On ne transige (vraiment pas) sur les intérêts moratoires
Le protocole est un contrat qui a pour objet de prévenir ou d’éteindre un litige. Le Conseil d’Etat a récemment précisé que le protocole qui présente le caractère d’un contrat administratif est un document administratif communicable au sens du code des relations entre le public et l’administration (CE, 18 mars 2019, Ministre de l’économie, n° 403465, publié au recueil).
La cour administrative d’appel de DOUAI précise le régime de ce contrat.
En l’occurrence, un protocole conclu pour solder un litige survenu au titre de la clôture d’une concession d’aménagement était contesté par un élu membre de l’organe délibérant de la personne publique cocontractante dans le cadre d’un recours ayant pour objet de contester la validité du contrat (recours « Tarn-et-Garonne »). Alors que la personne publique avait accepté de prendre en charge le déficit de l’opération d’aménagement en contrepartie notamment de la renonciation du concessionnaire à solliciter le paiement des intérêts moratoires, cet élu soutenait que l’aménageur ne pouvait renoncer à l’application des intérêts moratoires prévus au contrat.
Pour la cour administrative d’appel :
- ce moyen est bien fondé concernant une concession d’aménagement qualifiable de marché public (voir, concernant l’impossibilité de transiger sur les intérêts moratoires, CE, 17 octobre 2003, Ministre de l’intérieur, n° 249822, publié au recueil, « Toute renonciation au paiement des intérêts moratoires (étant) réputée non écrite » en application, désormais, de l’article L. 2192-14 du code de la commande publique) ;
- le vice concerne une clause non divisible du reste du contrat, il présente une particulière gravité et n’est pas régularisable, donc il justifie, en l’absence d’atteinte excessive à l’intérêt général, l’annulation de la transaction.
(CAA Douai, 27 février 2020, M. D, n° 18DA02505)
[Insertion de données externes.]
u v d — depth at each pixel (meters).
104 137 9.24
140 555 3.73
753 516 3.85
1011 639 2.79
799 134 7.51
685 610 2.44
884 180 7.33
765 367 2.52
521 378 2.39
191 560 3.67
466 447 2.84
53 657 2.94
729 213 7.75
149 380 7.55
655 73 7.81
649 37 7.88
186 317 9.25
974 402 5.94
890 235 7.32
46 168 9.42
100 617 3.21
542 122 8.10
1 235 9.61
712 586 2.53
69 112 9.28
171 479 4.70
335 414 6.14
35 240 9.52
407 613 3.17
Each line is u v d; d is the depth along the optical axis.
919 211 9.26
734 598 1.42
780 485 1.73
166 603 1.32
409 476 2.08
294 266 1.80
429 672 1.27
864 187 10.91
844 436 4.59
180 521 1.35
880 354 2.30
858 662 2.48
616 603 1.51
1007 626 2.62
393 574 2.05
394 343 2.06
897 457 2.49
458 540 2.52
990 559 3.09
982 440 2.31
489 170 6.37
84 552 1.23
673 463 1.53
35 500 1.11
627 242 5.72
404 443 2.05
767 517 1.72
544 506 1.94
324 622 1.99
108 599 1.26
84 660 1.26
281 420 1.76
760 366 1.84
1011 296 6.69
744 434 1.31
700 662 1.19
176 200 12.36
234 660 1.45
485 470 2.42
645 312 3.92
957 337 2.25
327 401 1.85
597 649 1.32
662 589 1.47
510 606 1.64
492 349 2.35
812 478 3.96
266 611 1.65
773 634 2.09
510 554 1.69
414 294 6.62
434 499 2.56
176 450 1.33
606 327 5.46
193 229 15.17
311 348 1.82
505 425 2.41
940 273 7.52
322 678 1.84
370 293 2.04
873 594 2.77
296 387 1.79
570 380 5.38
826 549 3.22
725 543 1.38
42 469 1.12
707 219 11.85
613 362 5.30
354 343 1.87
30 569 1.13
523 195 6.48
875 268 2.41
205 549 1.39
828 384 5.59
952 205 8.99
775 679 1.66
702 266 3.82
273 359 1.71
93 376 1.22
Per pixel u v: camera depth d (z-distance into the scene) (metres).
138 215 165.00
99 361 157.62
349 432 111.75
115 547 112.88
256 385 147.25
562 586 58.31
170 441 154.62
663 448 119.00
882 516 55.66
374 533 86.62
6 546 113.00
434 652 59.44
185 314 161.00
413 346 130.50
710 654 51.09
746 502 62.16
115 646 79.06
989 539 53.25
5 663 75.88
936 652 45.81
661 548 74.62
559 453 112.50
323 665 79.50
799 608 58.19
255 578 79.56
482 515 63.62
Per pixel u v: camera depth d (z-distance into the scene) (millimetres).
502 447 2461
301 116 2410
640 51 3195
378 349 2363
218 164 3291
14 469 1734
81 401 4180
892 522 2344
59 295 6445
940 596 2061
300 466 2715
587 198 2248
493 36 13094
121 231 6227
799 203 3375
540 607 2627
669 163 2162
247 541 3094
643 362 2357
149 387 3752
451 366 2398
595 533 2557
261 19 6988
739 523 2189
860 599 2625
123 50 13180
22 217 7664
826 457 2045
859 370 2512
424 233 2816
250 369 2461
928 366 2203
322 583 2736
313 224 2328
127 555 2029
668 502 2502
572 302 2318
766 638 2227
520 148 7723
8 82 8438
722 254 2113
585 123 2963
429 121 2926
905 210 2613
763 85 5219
Au cas où le cocontractant de l’administration se serait désisté de son recours compte tenu de la signature du protocole, la solution dégagée par la cour administrative d’appel le placerait dans une situation délicate. Le cocontractant privé pourrait alors sans doute rechercher la responsabilité de la personne publique sur un terrain quasi-contractuel et quasi-délictuel, mais le maniement de ces règles laisse place à une certaine incertitude.
Il sera enfin relevé que, compte tenu du principe de loyauté des relations contractuelles, il n’est pas certain que cette solution soit transposable en cas de recours engagé par une partie au contrat (CE, 28 décembre 2009, « Béziers I », n° 304802, publié au recueil).
En tout état de cause il convient que les parties demeurent vigilantes lors de la conclusion d'un protocole quant à la régularité des concessions réciproques envisagées.